Jika sebaliknya terjadi, menurut dia, akan menjadi presiden buruk yang berpengaruh pada agenda pemberantasan korupsi di Indonesia.

"Kalau tidak lulus berarti terjadi arah balik pemberantasan korupsi," kata Samad.

Karena itu, ia berharap, dugaan keterlibatan mantan pimpinan atau pejabat tinggi negara dalam kasus itu tidak menghambat langkah KPK untuk menuntaskan kasus Century dengan menjunjung asas "equality before the law" atau persamaan di hadapan hukum. 

"Menurut saya inilah yang harus menjadi fokus kita. Kita tidak boleh membiarkan ada seseorang yang kebal hukum karena jabatannya," ujarnya.

Abraham memiliki keyakinan kasus Century bisa ditindaklanjuti dan tidak akan ditelantarkan KPK. 

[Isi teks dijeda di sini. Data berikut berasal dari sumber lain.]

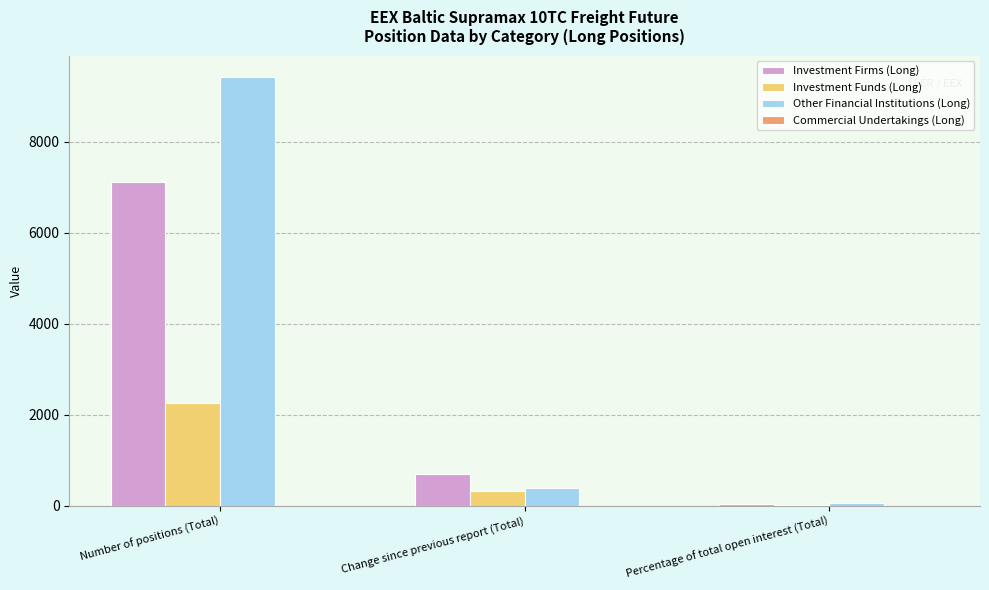

What is the highest value of the Investment Firms (Long) series?

7111.0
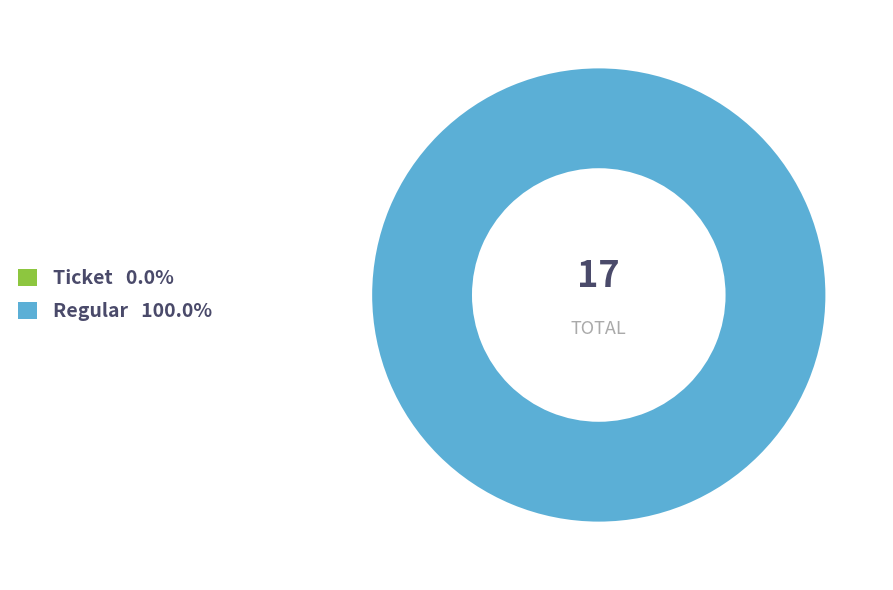

Which slice is the smallest?

Ticket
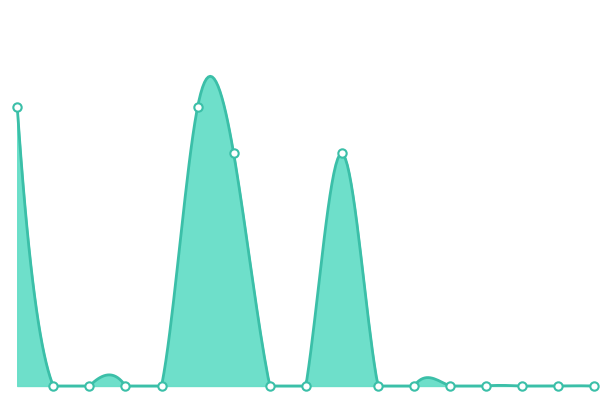

Count the number of categories in the chart.

17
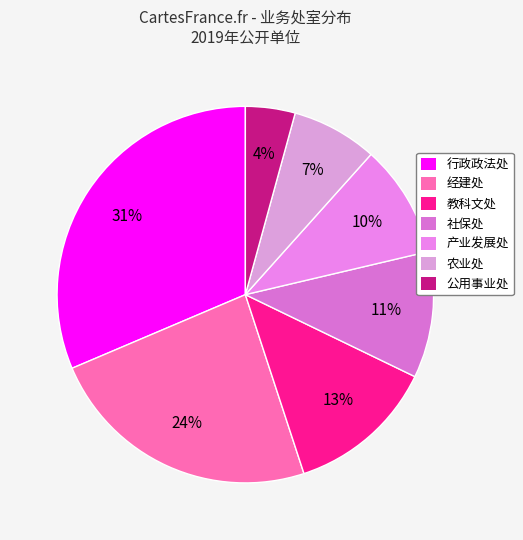

To the nearest percent, what percentage of the pie is 教科文处?

13%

Juru Bicara Komisi Pemberantasan Korupsi, Febri Diansyah saat memberikan keterangan terkait operasi tangkap tangan (OTT) KPK di Pengadilan Negeri Tangerang (12/03/2018). Foto: Dimeitri Marilyn/Kriminologi.id
Juru Bicara Komisi Pemberantasan Korupsi, Febri Diansyah saat memberikan keterangan terkait operasi tangkap tangan (OTT) KPK di Pengadilan Negeri Tangerang (12/03/2018). Foto: Dimeitri Marilyn/Kriminologi.id

Sebelumnya PN Jaksel melalui putusan praperadilan yang dibacakan hakim tunggal Effendi Muchtar mengabulkan sebagian permohonan yang diajukan Masyarakat Anti Korupsi Indonesia (MAKI). Putusan tersebut keluar pada Senin, 9 April 2018 dengan nomor perkara 24/Pid.Pra/2018/PN JKT.SEL. 

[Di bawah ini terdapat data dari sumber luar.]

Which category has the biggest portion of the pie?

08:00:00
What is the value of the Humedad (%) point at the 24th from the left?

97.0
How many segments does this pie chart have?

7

Berikut kutipan amar putusan yang diperoleh Kriminologi.id:

"Memerintahkan Termohon (KPK) untuk melakukan proses hukum selanjutnya sesuai dengan ketentuan hukum dan peraturan perundang-undangan yang berlaku atas dugaan tindak pidana korupsi Bank Century dalam bentuk melakukan Penyidikan dan menetapkan tersangka terhadap Boediono, Muliaman D Hadad, Raden Pardede dkk, (sebagaimana tertuang dalam surat dakwaan atas nama Terdakwa BUDI MULYA) atau melimpahkannya kepada Kepolisian dan atau Kejaksaan untuk dilanjutkan dengan Penyelidikan, Penyidikan dan Penuntutan dalam proses persidangan di Pengadilan Tipikor Jakarta Pusat," demikian bunyi putusan PN Jakarta Selatan.

Menanggapi putusan tersebut, Juru Bicara KPK Febri Diansyah mengakui putusan praperadilan PN Jaksel itu sesuatu yang baru di ranah peradilan pidana. 

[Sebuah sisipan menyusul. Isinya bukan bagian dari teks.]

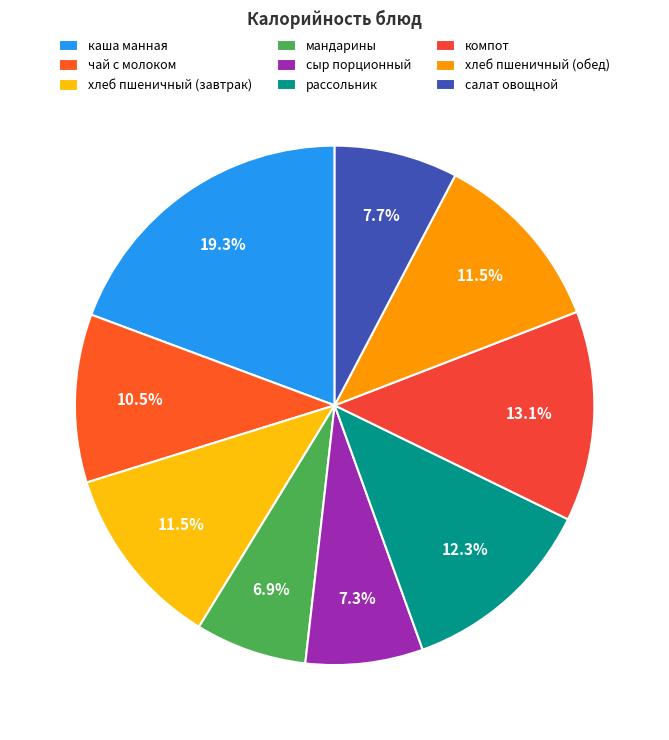

What percentage is the мандарины slice, to the nearest percent?

7%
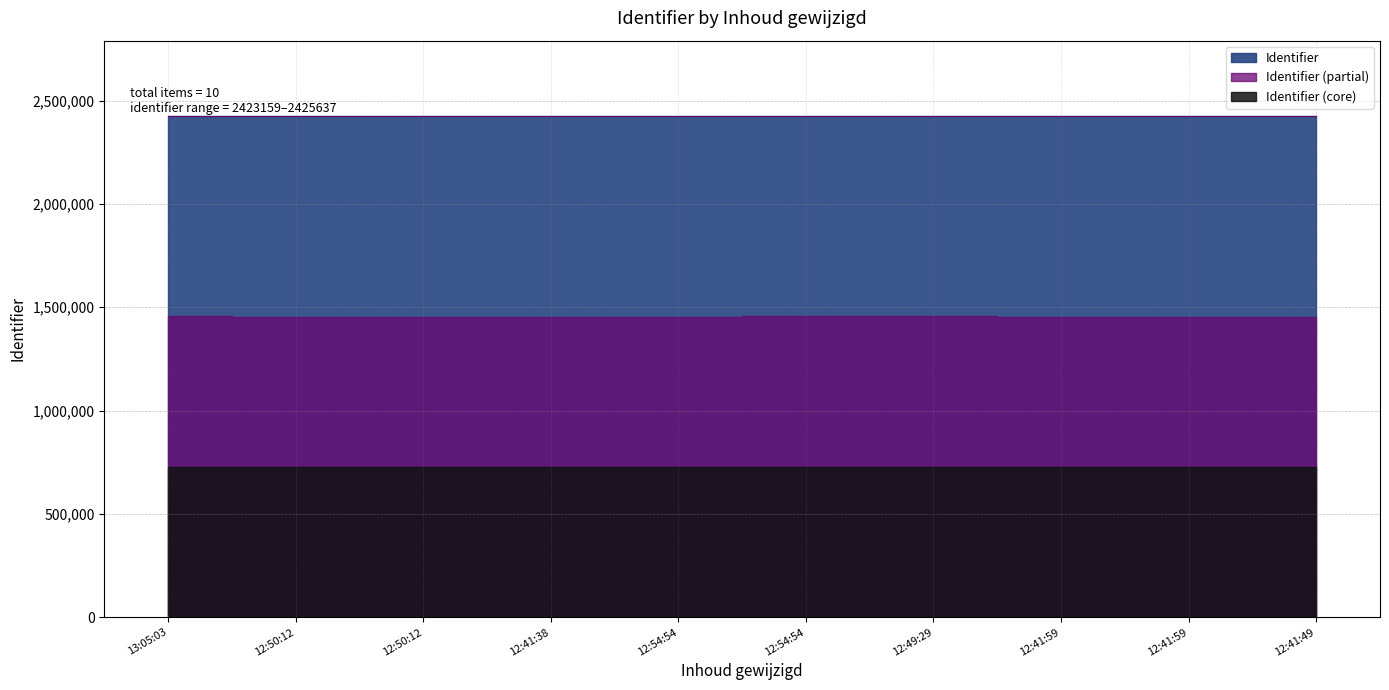

What is the value of the 8th point from the left?

2423838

Menurut Febri, mengenai rekomendasi agar sebuah kasus bisa segera dituntaskan merupakan barang baru di ranah pidana. Apalagi rekomendasi tersebut ditentukan dan dikabulkan pengadilan di ranah pengadilan umum. 

"Ini juga karena kami menilai amar putusan tersebut relatif baru dalam sejumlah putusan praperadilan yang ada," ujar Febri.

Sementara Kordinator MAKI, Boyamin Saiman pada Kamis, 12 April 2014 telah mendatangi KPK untuk menyerahkan salinan putusan praperadilan PN Jaksel tersebut.

Boyamin mengatakan pihaknya bersama keluarga Budi Mulya, salah satu terpidana kasus Bank Century mendesak KPK segera mengeksekusi putusan tersebut.

Boyamin mengatakan, MAKI memberi tenggat KPK selama 3 bulan untuk memberikan kejelasan atas kelanjutan penyidikan kasus dana talangan (bailout) Bank Century itu. Jika tidak, MAKI mungkin akan melakukan gugatan praperadilan kembali terhadap KPK.

"Kalau saya pribadi juga mau ngasih tenggat waktu maksimal tiga bulan. Kalau tiga bulan belum, ya nanti mungkin saya mengambil opsi untuk gugat praperadilan lagi dengan ganti rugi," ujar Boyamin di Gedung KPK.